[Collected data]
^^^^^^^^^^^^^^^^
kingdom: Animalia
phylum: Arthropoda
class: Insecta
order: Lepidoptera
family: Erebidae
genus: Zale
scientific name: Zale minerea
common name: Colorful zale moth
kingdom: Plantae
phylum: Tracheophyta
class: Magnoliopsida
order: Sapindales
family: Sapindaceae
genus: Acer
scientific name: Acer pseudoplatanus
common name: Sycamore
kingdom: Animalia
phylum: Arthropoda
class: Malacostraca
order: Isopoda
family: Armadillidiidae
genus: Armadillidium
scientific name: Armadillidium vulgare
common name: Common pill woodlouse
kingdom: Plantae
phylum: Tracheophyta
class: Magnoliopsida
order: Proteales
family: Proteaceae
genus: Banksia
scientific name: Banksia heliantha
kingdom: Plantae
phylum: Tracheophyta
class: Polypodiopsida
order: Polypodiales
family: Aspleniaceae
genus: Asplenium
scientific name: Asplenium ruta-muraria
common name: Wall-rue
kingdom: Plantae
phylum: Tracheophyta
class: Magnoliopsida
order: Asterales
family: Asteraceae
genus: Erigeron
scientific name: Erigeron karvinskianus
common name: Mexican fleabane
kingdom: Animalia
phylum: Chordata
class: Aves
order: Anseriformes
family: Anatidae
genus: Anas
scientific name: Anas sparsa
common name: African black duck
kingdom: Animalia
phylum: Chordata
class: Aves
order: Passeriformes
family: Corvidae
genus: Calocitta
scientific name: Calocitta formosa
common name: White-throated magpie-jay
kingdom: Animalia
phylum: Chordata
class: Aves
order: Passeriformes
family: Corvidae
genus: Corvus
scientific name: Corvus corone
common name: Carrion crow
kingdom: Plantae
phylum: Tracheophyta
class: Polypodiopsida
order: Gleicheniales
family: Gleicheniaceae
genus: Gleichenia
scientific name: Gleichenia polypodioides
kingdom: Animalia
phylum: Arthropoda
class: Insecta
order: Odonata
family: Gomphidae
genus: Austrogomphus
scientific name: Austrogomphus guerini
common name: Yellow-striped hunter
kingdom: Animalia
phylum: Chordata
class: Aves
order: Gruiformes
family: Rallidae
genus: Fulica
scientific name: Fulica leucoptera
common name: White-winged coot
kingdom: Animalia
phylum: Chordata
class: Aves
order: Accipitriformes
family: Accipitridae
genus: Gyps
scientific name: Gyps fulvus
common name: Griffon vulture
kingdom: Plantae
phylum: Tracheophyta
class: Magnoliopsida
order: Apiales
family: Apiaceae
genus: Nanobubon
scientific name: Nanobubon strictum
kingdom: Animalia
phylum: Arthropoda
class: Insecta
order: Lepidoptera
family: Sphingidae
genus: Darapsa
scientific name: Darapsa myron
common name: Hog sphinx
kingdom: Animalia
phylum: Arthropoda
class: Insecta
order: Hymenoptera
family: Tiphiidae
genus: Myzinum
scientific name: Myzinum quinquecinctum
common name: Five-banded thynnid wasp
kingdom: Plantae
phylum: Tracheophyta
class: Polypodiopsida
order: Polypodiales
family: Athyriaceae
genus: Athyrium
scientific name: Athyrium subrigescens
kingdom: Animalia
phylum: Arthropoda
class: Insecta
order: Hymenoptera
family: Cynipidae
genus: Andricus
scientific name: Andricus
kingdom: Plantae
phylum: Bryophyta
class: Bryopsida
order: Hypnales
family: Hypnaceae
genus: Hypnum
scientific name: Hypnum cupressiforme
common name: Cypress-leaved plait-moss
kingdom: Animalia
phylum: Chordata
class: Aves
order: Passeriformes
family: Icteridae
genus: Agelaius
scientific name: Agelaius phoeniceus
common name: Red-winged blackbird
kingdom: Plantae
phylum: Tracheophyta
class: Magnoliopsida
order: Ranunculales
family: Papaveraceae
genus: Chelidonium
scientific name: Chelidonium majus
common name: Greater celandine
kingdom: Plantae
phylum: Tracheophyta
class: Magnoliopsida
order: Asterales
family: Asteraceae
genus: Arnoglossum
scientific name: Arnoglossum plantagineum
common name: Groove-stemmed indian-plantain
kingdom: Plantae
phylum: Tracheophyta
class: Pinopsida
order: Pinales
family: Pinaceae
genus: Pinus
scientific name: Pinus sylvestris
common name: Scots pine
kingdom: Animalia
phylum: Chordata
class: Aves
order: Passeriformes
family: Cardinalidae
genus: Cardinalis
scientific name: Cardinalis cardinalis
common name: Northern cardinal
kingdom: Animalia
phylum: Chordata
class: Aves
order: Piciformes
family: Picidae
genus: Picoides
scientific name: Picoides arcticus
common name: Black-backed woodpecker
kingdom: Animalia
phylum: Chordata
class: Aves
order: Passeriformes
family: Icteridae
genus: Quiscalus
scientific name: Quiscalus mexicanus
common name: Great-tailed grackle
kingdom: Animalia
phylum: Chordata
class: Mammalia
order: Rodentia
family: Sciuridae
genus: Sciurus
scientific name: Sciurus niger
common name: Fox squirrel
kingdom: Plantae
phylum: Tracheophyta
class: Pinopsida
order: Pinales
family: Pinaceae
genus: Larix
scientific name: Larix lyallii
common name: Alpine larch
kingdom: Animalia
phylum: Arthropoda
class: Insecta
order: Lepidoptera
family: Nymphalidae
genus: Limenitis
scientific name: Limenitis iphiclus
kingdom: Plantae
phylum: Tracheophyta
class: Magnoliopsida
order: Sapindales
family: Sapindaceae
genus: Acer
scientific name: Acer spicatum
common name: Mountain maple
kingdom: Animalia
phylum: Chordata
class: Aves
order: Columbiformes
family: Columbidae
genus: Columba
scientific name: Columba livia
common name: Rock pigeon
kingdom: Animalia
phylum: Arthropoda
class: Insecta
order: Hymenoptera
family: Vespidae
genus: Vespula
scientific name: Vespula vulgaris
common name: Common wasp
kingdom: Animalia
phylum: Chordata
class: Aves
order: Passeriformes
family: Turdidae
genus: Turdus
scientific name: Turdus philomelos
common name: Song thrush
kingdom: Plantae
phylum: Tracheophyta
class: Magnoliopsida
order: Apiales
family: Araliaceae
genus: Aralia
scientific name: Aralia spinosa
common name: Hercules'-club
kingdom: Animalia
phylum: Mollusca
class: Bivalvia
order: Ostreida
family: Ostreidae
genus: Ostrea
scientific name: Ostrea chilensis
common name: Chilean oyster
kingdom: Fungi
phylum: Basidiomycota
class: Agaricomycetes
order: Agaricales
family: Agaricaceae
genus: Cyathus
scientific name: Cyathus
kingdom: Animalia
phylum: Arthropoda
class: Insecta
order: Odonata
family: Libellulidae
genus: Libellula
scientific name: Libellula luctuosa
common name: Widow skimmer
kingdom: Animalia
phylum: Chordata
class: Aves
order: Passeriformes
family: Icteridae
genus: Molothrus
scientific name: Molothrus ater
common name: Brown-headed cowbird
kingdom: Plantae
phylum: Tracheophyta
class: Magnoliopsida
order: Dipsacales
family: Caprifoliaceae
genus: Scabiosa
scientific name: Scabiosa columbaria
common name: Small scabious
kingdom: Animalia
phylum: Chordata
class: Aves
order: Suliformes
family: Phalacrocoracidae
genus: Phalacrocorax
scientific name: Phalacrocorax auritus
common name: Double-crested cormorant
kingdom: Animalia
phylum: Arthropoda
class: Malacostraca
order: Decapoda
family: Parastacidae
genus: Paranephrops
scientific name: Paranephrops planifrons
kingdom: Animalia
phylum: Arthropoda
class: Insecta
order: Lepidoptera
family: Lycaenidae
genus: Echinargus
^^^^^^^^^^^^^^^^
Exercise directions ::
Write out the lines of the items above, starting from the very first line and continuing through the line with "family: Proteaceae", including that line. Copy them with no changes.

Worked answer ::
kingdom: Animalia
phylum: Arthropoda
class: Insecta
order: Lepidoptera
family: Erebidae
genus: Zale
scientific name: Zale minerea
common name: Colorful zale moth
kingdom: Plantae
phylum: Tracheophyta
class: Magnoliopsida
order: Sapindales
family: Sapindaceae
genus: Acer
scientific name: Acer pseudoplatanus
common name: Sycamore
kingdom: Animalia
phylum: Arthropoda
class: Malacostraca
order: Isopoda
family: Armadillidiidae
genus: Armadillidium
scientific name: Armadillidium vulgare
common name: Common pill woodlouse
kingdom: Plantae
phylum: Tracheophyta
class: Magnoliopsida
order: Proteales
family: Proteaceae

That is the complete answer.